At the intersection of texturing and bright color, you’ll now find the subtleties of today’s tinted patterns, applied either all over or as an accent on backgrounds and images. Some of these effects are in fashion again, as flat design begins to mutate into new forms.

High Contrast

High Contrast Image source: Thomas Reeve

Add one highly saturated shade to an otherwise black/white/gray design to create high contrast, focusing the eye on specific information through the color’s ability to attract attention.

That high contrast drives the ability of minimalist web design color schemes to highlight talking points without using verbal tricks such as extravagant calls to action.

The Psychology of Color

The Psychology of Color Image source: Efimov Ivan

Trends and preferences are also explained by psychology and social science that underlie color’s cultural meanings. Depending on the society in which you consider them, colors entail widely disparate associations.

Websites targeting an audience with a multicultural background should consider color association as a part of their design briefs. For instance, in the U.S., certain color associations dominate viewers’ reactions to specific hues.

  • Pink – Confidence, brashness, youth, romantic love, emotional sensitivity
  • Red – Danger, warning, sexual tension, love
  • Yellow – Caution, positive thoughts, happiness, enjoyment
  • Orange – Heat, excitement, drive, creativity
  • Green – Wealth, growth, safety, the natural world
  • Blue – Peace, reliability, calm, balance
  • Purple – Power, richness, spiritual harmony, equilibrium

Using Vibrant Colors

Using Vibrant Colors Image source: Alan Podemski

Bright, saturated shades work with many looks. To find the best use of color in web design, choose shades that complement your message and suit your product.

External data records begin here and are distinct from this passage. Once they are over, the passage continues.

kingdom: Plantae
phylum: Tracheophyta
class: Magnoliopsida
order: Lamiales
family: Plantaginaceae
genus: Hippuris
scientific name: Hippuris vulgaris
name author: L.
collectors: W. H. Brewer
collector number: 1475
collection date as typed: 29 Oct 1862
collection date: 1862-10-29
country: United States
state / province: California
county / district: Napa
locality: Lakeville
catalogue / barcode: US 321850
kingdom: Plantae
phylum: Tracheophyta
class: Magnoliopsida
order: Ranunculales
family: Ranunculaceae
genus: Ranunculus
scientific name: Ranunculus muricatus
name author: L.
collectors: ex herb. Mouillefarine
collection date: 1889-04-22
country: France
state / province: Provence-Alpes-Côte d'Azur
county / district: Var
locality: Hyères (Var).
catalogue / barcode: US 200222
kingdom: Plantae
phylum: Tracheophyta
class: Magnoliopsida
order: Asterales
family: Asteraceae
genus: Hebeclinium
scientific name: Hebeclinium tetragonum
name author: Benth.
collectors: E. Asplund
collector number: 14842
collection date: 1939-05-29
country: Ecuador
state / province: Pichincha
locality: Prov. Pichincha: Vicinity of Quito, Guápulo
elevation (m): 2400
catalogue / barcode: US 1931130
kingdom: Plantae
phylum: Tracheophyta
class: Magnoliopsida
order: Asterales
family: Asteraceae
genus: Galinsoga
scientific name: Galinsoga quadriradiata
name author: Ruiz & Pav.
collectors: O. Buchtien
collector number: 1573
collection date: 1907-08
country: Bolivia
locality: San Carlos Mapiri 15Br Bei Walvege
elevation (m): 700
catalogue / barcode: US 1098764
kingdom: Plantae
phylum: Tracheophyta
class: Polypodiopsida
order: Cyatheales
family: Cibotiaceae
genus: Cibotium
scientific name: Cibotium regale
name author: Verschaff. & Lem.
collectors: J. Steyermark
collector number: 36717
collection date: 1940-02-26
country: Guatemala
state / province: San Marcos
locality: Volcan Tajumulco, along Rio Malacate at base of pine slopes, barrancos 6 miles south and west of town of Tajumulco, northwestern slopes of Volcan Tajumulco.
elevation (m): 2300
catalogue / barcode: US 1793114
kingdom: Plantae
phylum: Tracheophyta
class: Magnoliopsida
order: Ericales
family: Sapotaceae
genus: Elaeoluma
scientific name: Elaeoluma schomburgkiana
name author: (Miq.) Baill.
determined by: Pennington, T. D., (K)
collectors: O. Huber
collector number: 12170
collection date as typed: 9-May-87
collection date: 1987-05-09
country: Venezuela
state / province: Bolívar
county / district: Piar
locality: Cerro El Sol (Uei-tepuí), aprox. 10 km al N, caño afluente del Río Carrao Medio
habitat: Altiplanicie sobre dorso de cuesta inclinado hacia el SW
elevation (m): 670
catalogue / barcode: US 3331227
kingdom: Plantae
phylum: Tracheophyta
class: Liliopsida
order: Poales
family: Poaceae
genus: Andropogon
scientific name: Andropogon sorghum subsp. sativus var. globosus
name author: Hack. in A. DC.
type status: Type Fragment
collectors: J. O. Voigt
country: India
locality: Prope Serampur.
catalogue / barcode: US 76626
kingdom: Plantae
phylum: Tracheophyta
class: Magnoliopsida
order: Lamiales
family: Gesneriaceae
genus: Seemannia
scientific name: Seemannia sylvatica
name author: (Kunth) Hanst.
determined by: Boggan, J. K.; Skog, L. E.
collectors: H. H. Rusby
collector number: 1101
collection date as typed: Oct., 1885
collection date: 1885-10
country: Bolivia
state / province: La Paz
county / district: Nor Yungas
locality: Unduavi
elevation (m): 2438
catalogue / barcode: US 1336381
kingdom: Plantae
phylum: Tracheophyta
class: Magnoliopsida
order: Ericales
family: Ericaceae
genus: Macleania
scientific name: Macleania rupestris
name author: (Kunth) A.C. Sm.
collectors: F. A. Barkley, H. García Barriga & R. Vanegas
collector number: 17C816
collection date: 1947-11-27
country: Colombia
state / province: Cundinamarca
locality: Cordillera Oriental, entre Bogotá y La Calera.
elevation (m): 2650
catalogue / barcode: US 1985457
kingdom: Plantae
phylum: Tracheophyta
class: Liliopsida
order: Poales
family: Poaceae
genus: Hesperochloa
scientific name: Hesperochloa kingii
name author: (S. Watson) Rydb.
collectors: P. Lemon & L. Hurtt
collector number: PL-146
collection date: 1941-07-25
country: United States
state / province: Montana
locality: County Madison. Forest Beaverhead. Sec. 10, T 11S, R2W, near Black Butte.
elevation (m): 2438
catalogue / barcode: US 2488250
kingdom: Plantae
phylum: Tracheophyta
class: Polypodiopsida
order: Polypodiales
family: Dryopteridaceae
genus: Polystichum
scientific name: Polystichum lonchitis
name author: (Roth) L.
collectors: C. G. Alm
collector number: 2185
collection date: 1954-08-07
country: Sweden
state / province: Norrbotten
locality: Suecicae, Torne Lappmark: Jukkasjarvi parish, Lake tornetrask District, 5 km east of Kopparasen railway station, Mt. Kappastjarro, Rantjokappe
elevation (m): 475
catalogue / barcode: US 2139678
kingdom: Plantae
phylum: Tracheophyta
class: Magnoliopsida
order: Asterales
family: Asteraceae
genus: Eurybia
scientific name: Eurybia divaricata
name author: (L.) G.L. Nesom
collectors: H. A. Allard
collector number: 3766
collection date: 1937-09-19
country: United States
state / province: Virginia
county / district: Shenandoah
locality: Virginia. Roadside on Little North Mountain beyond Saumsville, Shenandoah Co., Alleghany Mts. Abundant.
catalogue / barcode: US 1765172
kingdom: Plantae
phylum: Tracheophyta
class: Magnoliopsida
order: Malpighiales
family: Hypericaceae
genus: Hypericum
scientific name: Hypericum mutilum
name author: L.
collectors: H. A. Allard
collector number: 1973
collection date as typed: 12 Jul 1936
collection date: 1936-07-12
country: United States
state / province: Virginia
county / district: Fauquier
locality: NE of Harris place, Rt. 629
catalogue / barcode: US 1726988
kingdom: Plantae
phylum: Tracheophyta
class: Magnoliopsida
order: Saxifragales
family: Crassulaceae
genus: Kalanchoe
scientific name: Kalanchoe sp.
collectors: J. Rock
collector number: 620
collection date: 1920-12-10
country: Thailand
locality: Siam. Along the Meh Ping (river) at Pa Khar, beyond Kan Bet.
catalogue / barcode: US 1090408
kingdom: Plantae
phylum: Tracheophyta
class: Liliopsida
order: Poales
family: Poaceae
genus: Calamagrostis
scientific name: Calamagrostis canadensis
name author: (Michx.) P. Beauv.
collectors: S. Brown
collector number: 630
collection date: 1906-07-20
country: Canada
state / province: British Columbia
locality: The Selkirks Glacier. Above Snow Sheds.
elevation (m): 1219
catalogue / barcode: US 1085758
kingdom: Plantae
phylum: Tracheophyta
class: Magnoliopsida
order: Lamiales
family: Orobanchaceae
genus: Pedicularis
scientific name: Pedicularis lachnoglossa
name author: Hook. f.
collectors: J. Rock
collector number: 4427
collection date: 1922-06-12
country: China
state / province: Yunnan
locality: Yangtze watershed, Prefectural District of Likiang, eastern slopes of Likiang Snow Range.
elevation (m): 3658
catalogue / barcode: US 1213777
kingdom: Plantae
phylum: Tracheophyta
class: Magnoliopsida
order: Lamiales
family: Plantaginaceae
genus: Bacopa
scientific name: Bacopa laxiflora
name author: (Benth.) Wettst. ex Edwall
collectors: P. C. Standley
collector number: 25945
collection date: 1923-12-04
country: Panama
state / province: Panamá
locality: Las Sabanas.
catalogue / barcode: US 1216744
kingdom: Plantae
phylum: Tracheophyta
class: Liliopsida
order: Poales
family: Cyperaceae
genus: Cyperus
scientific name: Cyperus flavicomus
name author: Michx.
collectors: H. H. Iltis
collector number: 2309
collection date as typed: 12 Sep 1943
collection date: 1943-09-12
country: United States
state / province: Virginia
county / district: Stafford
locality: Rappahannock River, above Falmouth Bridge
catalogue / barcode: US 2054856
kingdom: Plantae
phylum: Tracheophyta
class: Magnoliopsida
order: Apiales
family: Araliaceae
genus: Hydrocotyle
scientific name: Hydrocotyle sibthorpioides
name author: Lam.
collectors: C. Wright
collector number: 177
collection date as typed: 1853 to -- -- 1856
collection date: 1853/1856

Expand your creative horizons beyond business as usual, and see what creative industries and organizations do with vibrant hues. From ad agencies to design firms and artists to musicians, these innovators started the hot-color trend.

However, you will also find their influence on sites that focus on delivering news, analyzing the weather, or offering health tips.

Into the Future

Into the Future Image source: Andrew Burton

Like web design itself, web design color schemes go through pendulum-swing phases that shift back and forth between more or less of specific site features.

Eventually, flat design will regain some dimensionality, but bold color usage is here to stay. Look for it to highlight options that regain popularity once they have color to refresh them, such as gradients on buttons or backgrounds.

Only when you think of color as an end in itself rather than a necessary or an arbitrary choice in web design, you are in tune with what’s hot and what’s here to stay.